[Consecutive indoor room images]
* * * * *

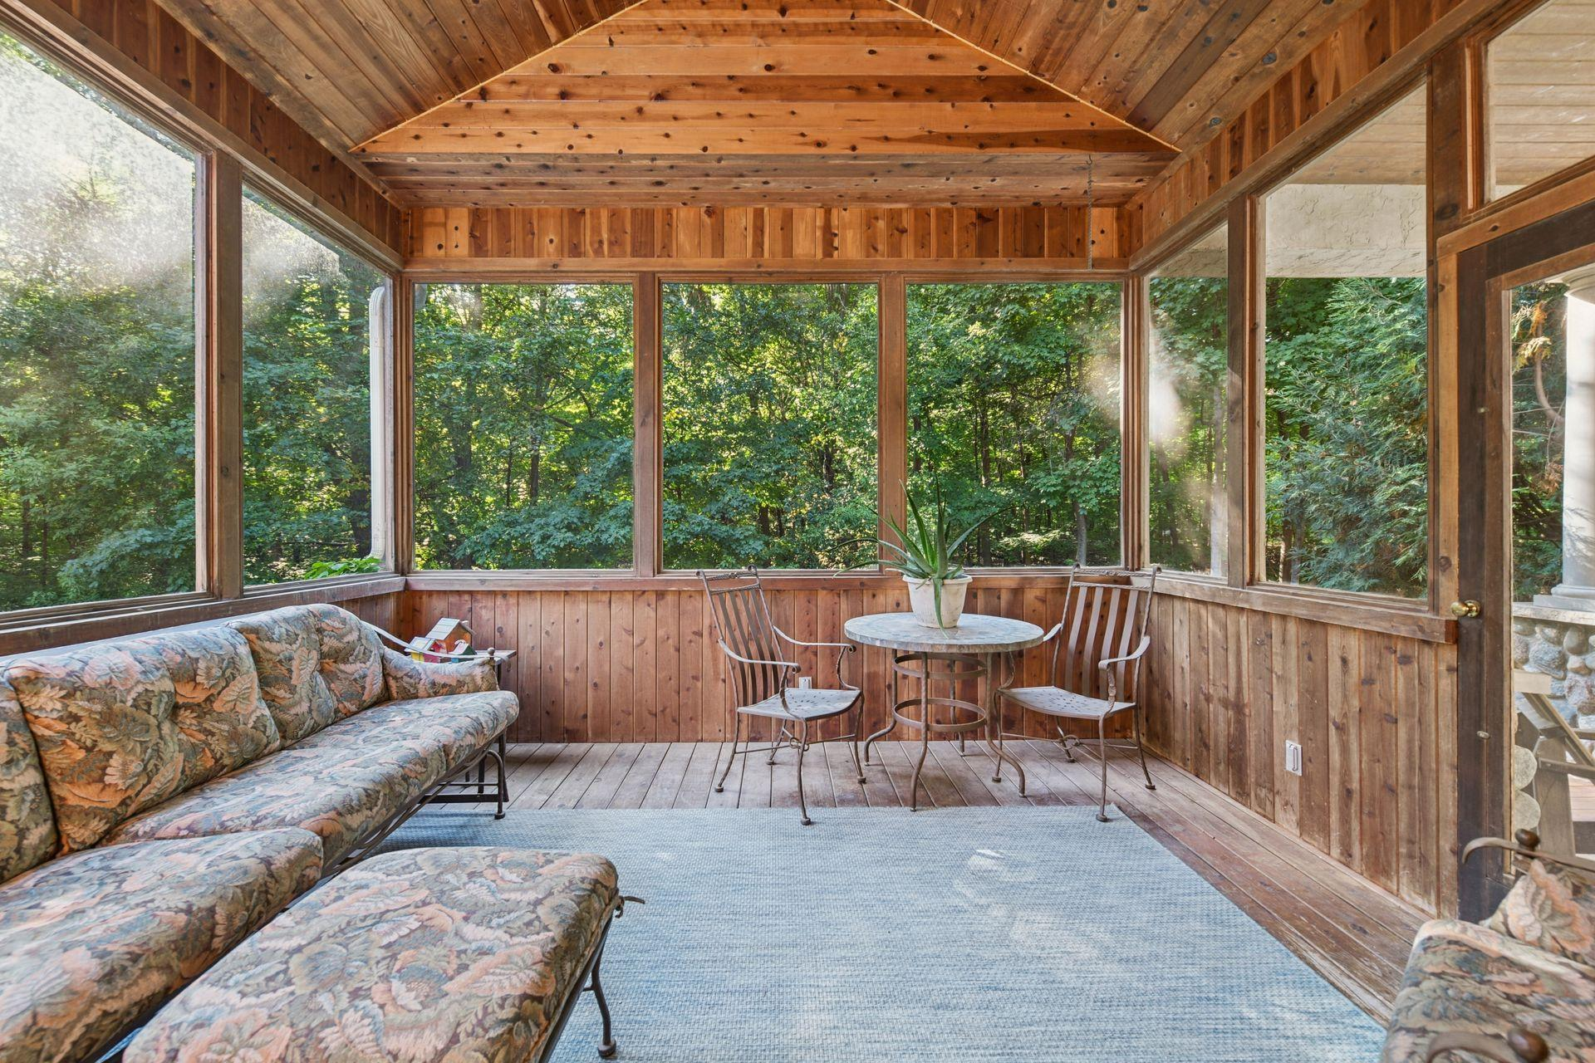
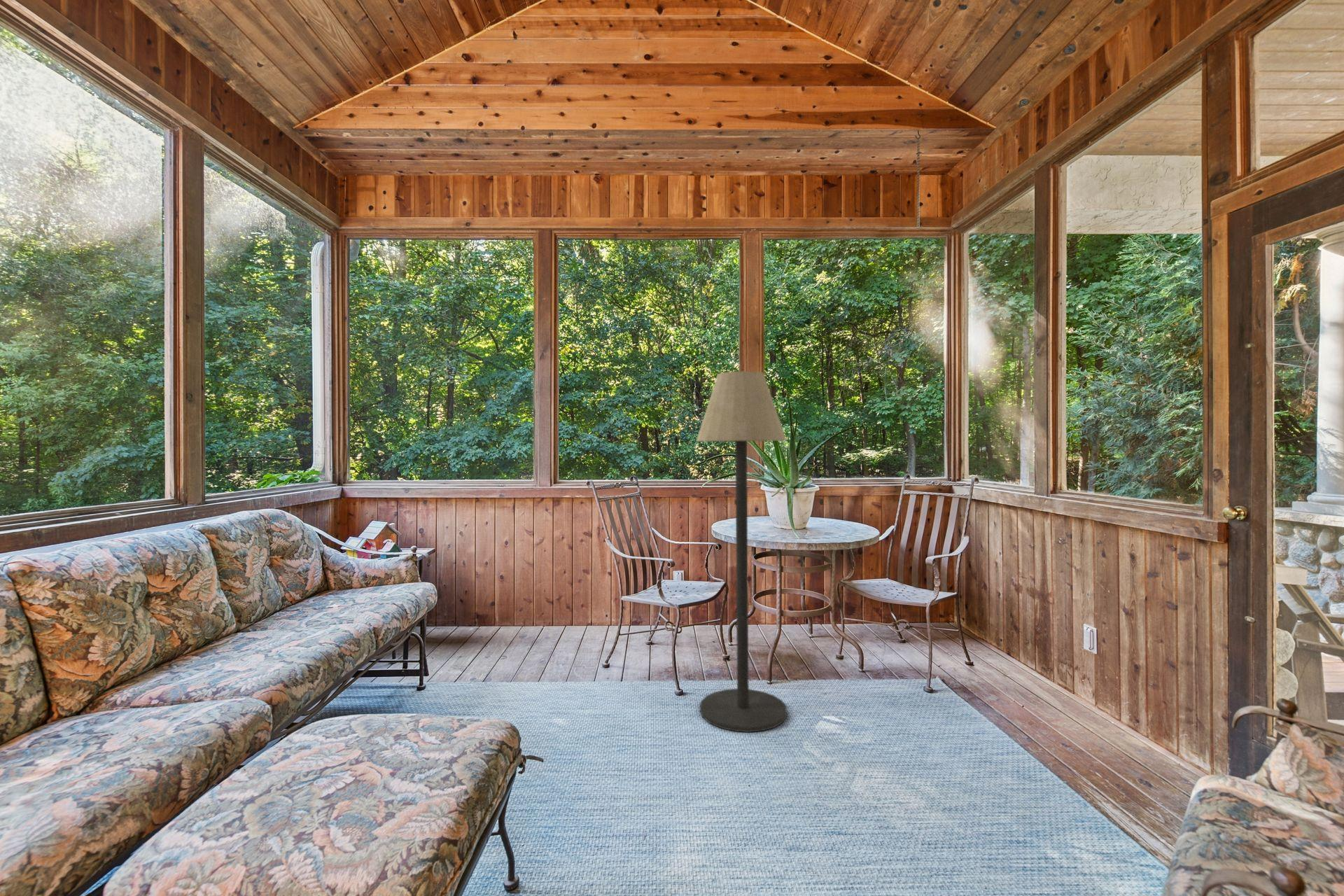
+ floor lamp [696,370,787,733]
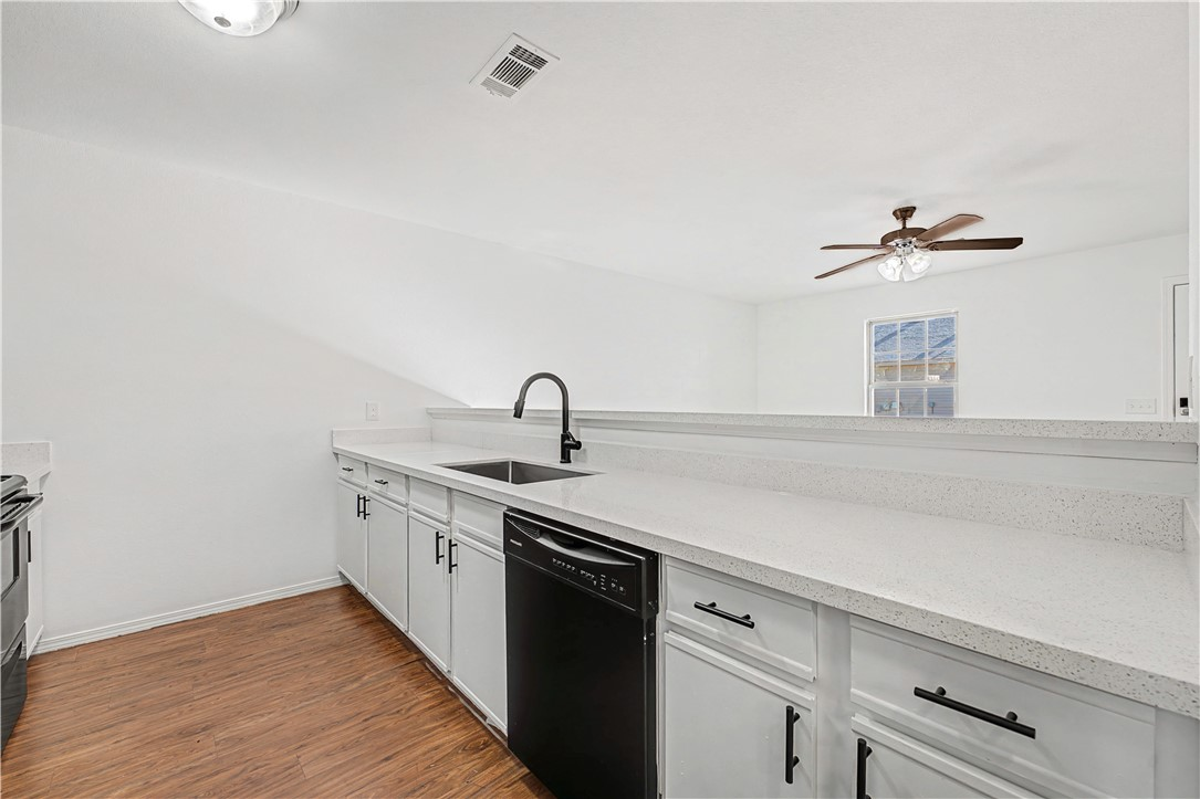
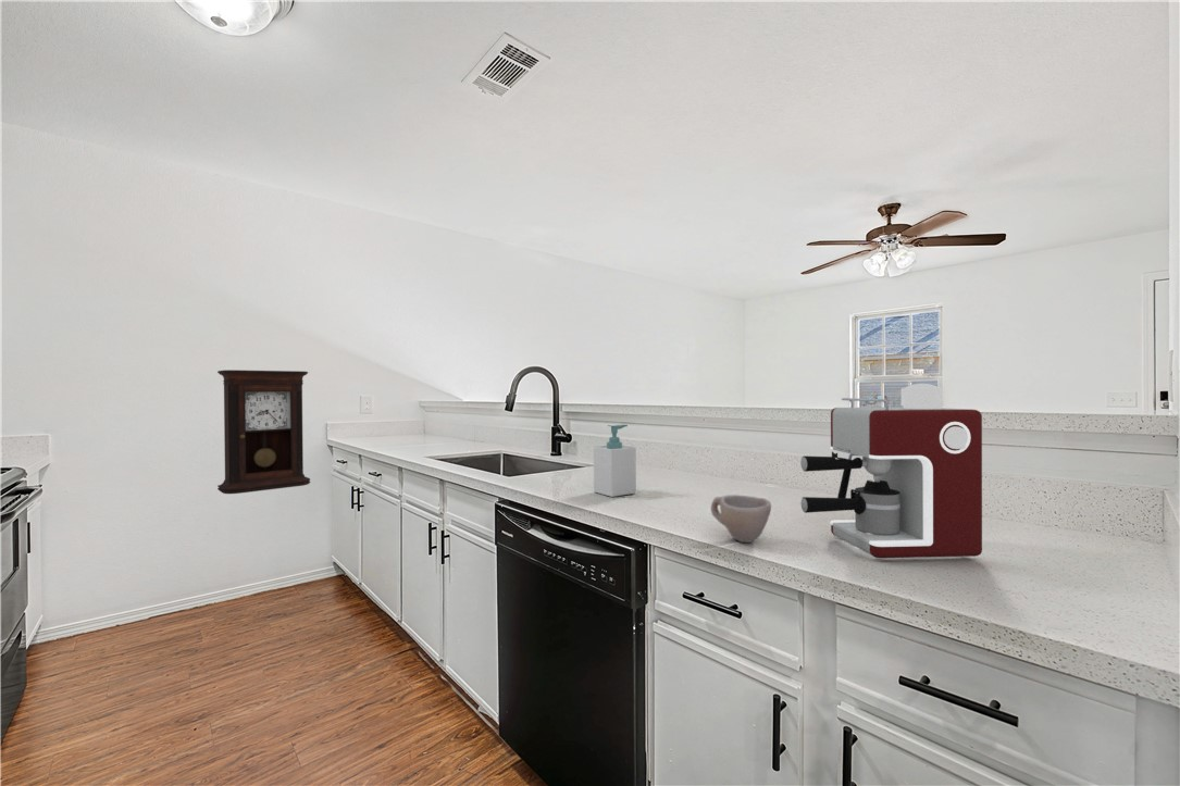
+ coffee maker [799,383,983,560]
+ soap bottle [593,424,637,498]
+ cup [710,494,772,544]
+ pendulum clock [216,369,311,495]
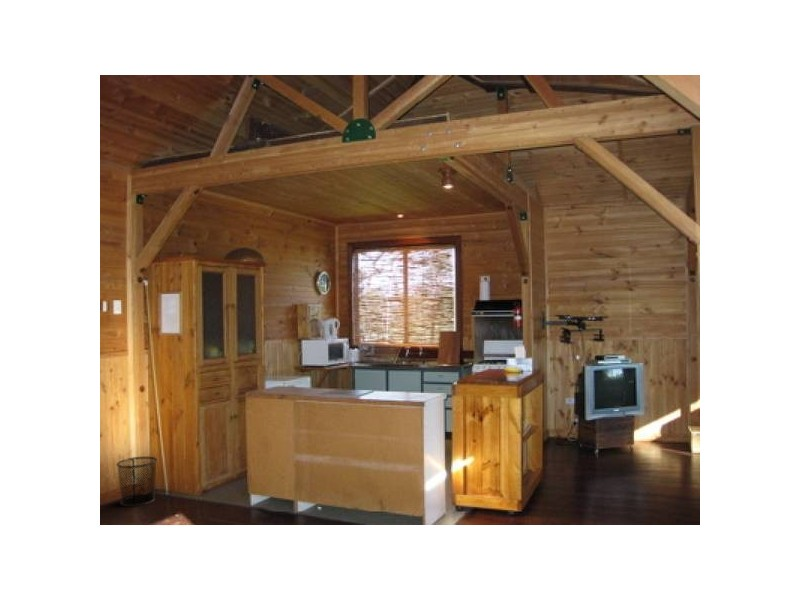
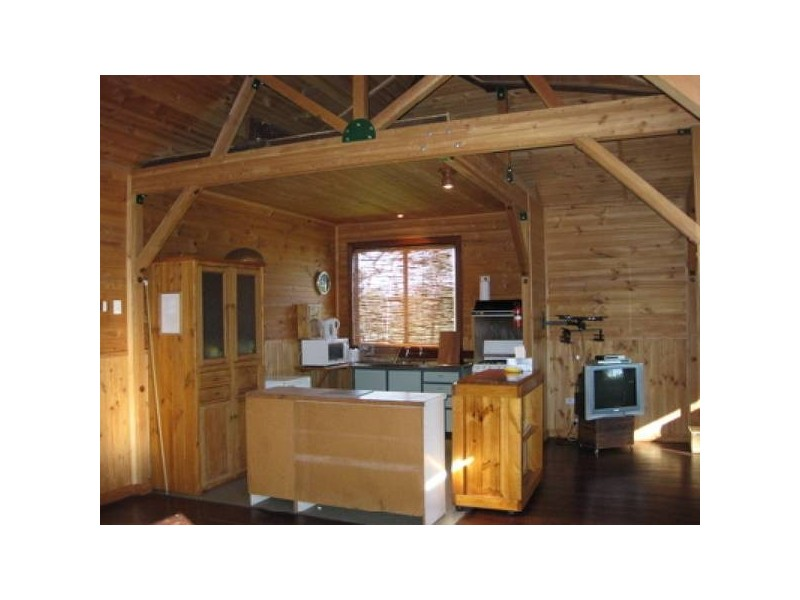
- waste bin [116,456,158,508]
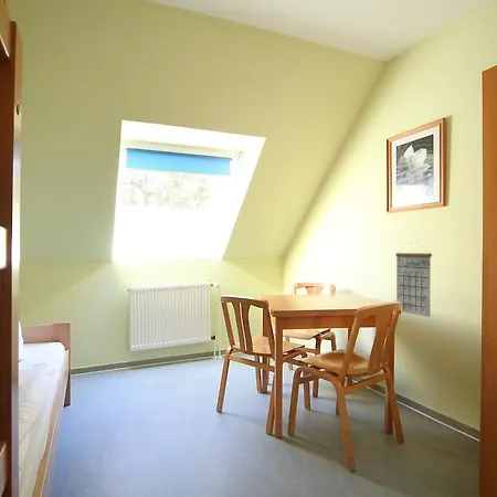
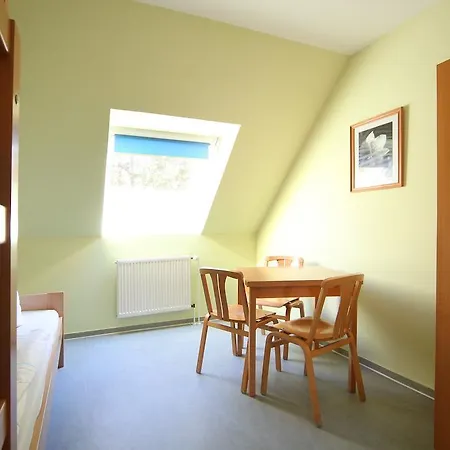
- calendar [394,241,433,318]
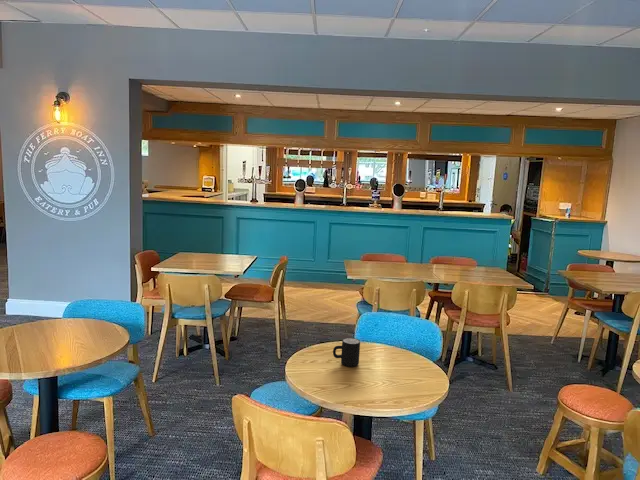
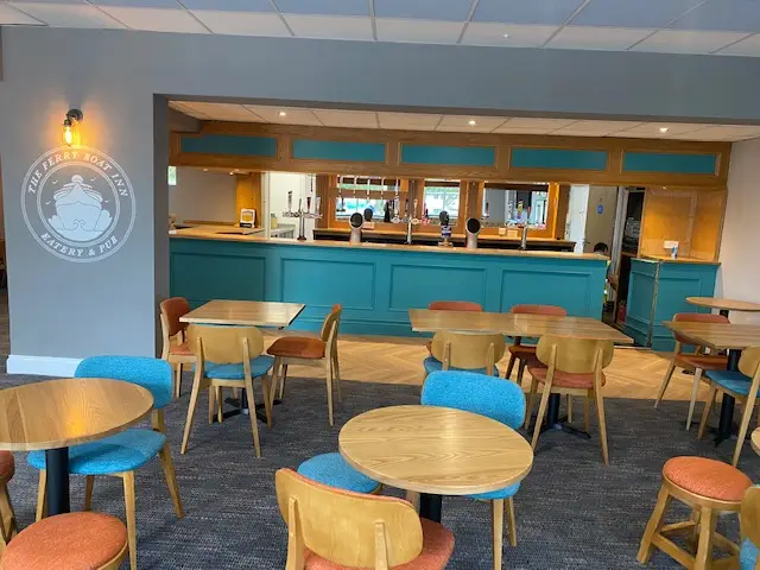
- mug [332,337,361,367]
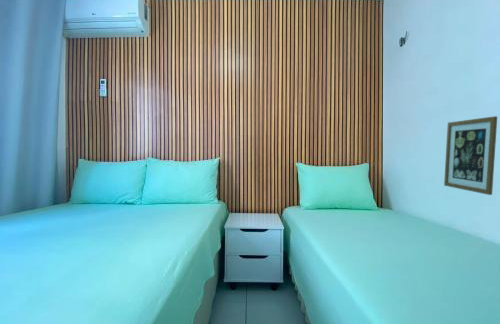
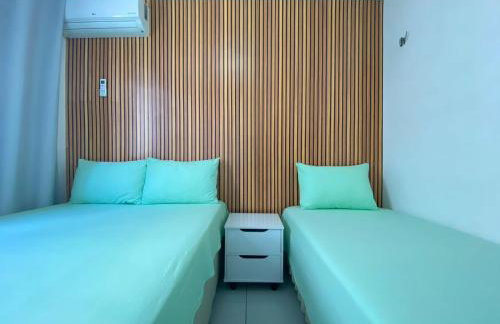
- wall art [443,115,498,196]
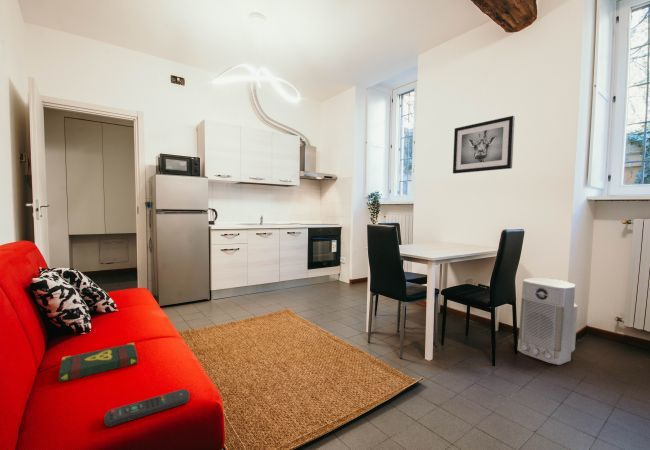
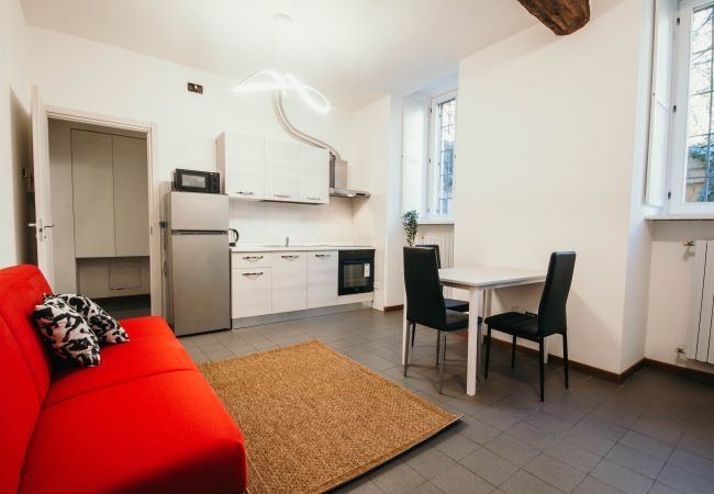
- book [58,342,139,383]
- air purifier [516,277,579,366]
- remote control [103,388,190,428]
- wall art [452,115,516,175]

* * * * *

## Directions for this task
Pictures are not part of the copy. Return every record exactly.

## Response area
+ floor lamp [696,370,787,733]
+ coffee maker [799,383,983,560]
+ soap bottle [593,424,637,498]
+ cup [710,494,772,544]
+ pendulum clock [216,369,311,495]
- waste bin [116,456,158,508]
- calendar [394,241,433,318]
- mug [332,337,361,367]
- wall art [443,115,498,196]
- book [58,342,139,383]
- air purifier [516,277,579,366]
- remote control [103,388,190,428]
- wall art [452,115,516,175]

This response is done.